Thanh kemudian dibawa secara paksa ke Slovakia, di mana dia diterbangkan kembali ke Hanoi dengan pesawat yang disediakan oleh pemerintah Slovakia untuk delegasi Vietnam yang dipimpin oleh Menteri Keamanan Publik Tho Lam. Ada dugaan bahwa Tho Lam adalah dalang peretasan tersebut.
Pengadilan Jerman dan Slovakia telah memenjarakan beberapa orang yang dicurigai melakukan penculikan. Insiden tersebut memicu keretakan antara Berlin dan Hanoi dan berujung pada pemecatan beberapa pejabat di kedutaan Vietnam.
“Beberapa negara, terutama Jerman, mungkin merasa tidak nyaman berbicara dengan To Lam, tapi saya rasa itu bukan masalah besar saat ini,” kata Hiep kepada DW.
Pada bulan April, beberapa minggu sebelum Tho Lam menjadi presiden Vietnam, pemerintah Slovakia mencabut tuduhan atas perannya dalam penculikan Thanh.
“Le Lam tidak terlalu peduli dengan hak asasi manusia, lingkungan hidup, atau apa yang dianggap penting oleh para politisi Eropa,” kata Bill Hyten dari program Asia Pasifik Chatham House kepada DW.
“Masalah Lam dan para pendukungnya dalam bidang keamanan Vietnam adalah untuk mempertahankan monopoli kekuasaan Partai Komunis,” tambah Hayton.

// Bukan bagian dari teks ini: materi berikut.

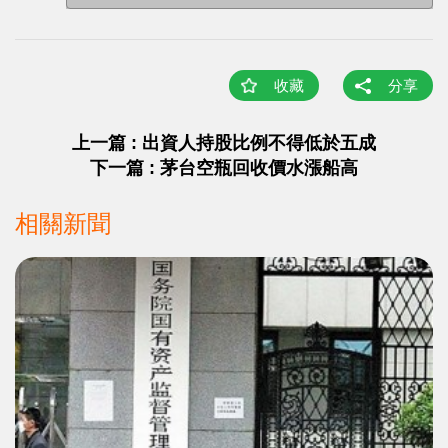
收藏
分享
上一篇 : 出資人持股比例不得低於五成
下一篇 : 茅台空瓶回收價水漲船高
相關新聞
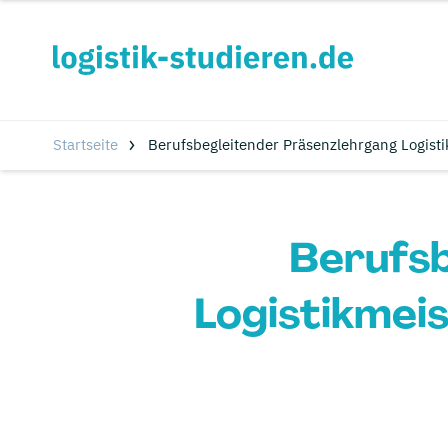
Startseite
Berufsbegleitender Präsenzlehrgang Logisti
Berufsb
Logistikmeis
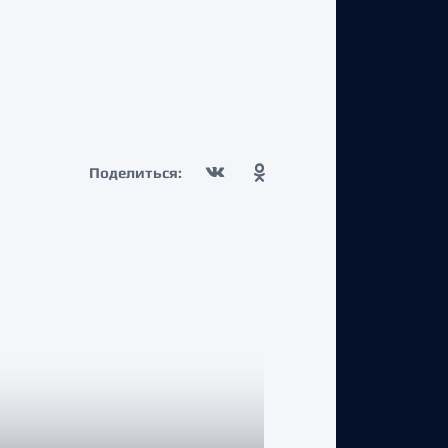
Поделиться:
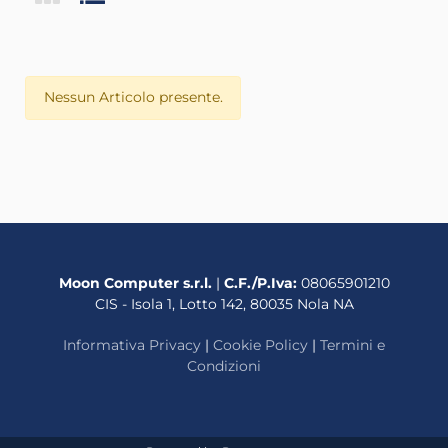
Nessun Articolo presente.
Moon Computer s.r.l.
|
C.F./P.Iva:
08065901210
CIS - Isola 1, Lotto 142, 80035 Nola NA
Informativa Privacy
|
Cookie Policy
|
Termini e
Condizioni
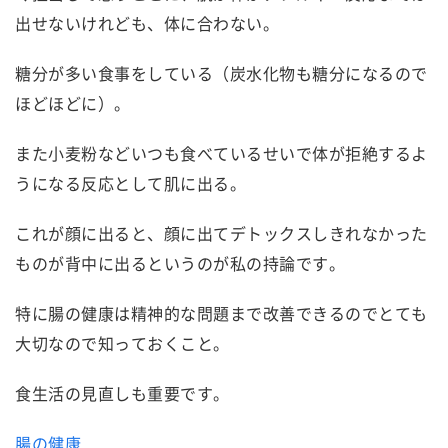
出せないけれども、体に合わない。
糖分が多い食事をしている（炭水化物も糖分になるので
ほどほどに）。
また小麦粉などいつも食べているせいで体が拒絶するよ
うになる反応として肌に出る。
これが顔に出ると、顔に出てデトックスしきれなかった
ものが背中に出るというのが私の持論です。
特に腸の健康は精神的な問題まで改善できるのでとても
大切なので知っておくこと。
食生活の見直しも重要です。
腸の健康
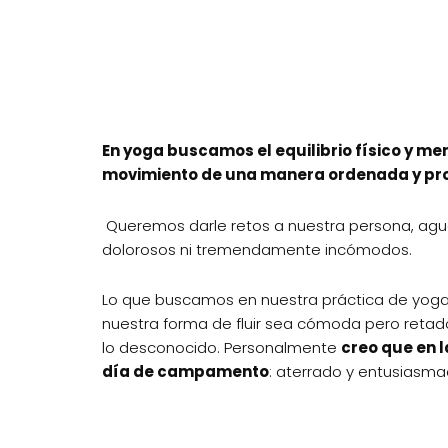
En yoga buscamos el equilibrio físico y me
movimiento de una manera ordenada y pr
Queremos darle retos a nuestra persona, agu
dolorosos ni tremendamente incómodos.
Lo que buscamos en nuestra práctica de yoga e
nuestra forma de fluir sea cómoda pero retado
lo desconocido. Personalmente
creo que en l
día de campamento
: aterrado y entusiasma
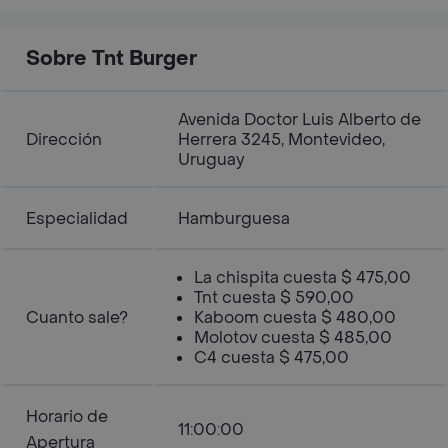
Sobre Tnt Burger
Avenida Doctor Luis Alberto de
Dirección
Herrera 3245, Montevideo,
Uruguay
Especialidad
Hamburguesa
La chispita cuesta $ 475,00
Tnt cuesta $ 590,00
Cuanto sale?
Kaboom cuesta $ 480,00
Molotov cuesta $ 485,00
C4 cuesta $ 475,00
Horario de
11:00:00
Apertura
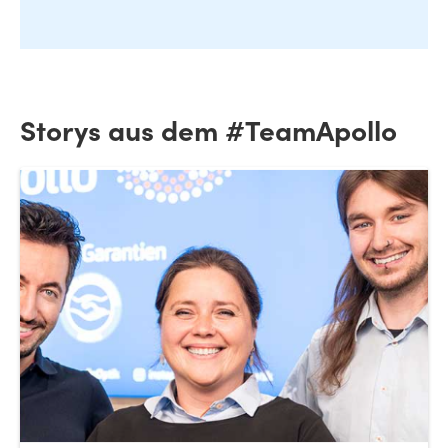
Storys aus dem #TeamApollo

Perbedaan antara demokrasi dan kediktatoran
– Kritik Eropa terhadap pelanggaran hak asasi manusia yang dilakukan Venam akan meningkat jika rezim tersebut menjadi lebih otoriter di bawah Tho Lam, kata Alfred Gerstel, pakar hubungan internasional Indo-Pasifik di Universitas Wina, kepada DW.
Untuk saat ini, Gerstl mengatakan, “Uni Eropa agak berhati-hati dalam mengkritik pelanggaran hak asasi manusia di Vietnam, terutama jika dibandingkan dengan Tiongkok.”
Namun tekanan meningkat terhadap UE untuk menegur para pemimpin Vietnam atas perilaku mereka, terutama ketika pihak berwenang menargetkan aktivis lingkungan hidup yang terlibat dalam proyek-proyek yang didanai UE, DW melaporkan awal bulan ini.
– UE harus berhenti memberikan izin kepada Partai Komunis Vietnam untuk melakukan pelanggaran hak asasi manusia, kata Claudio Franvilla dari Human Rights Watch. “Sanksi yang ditargetkan dan tekanan perdagangan sudah terlambat.”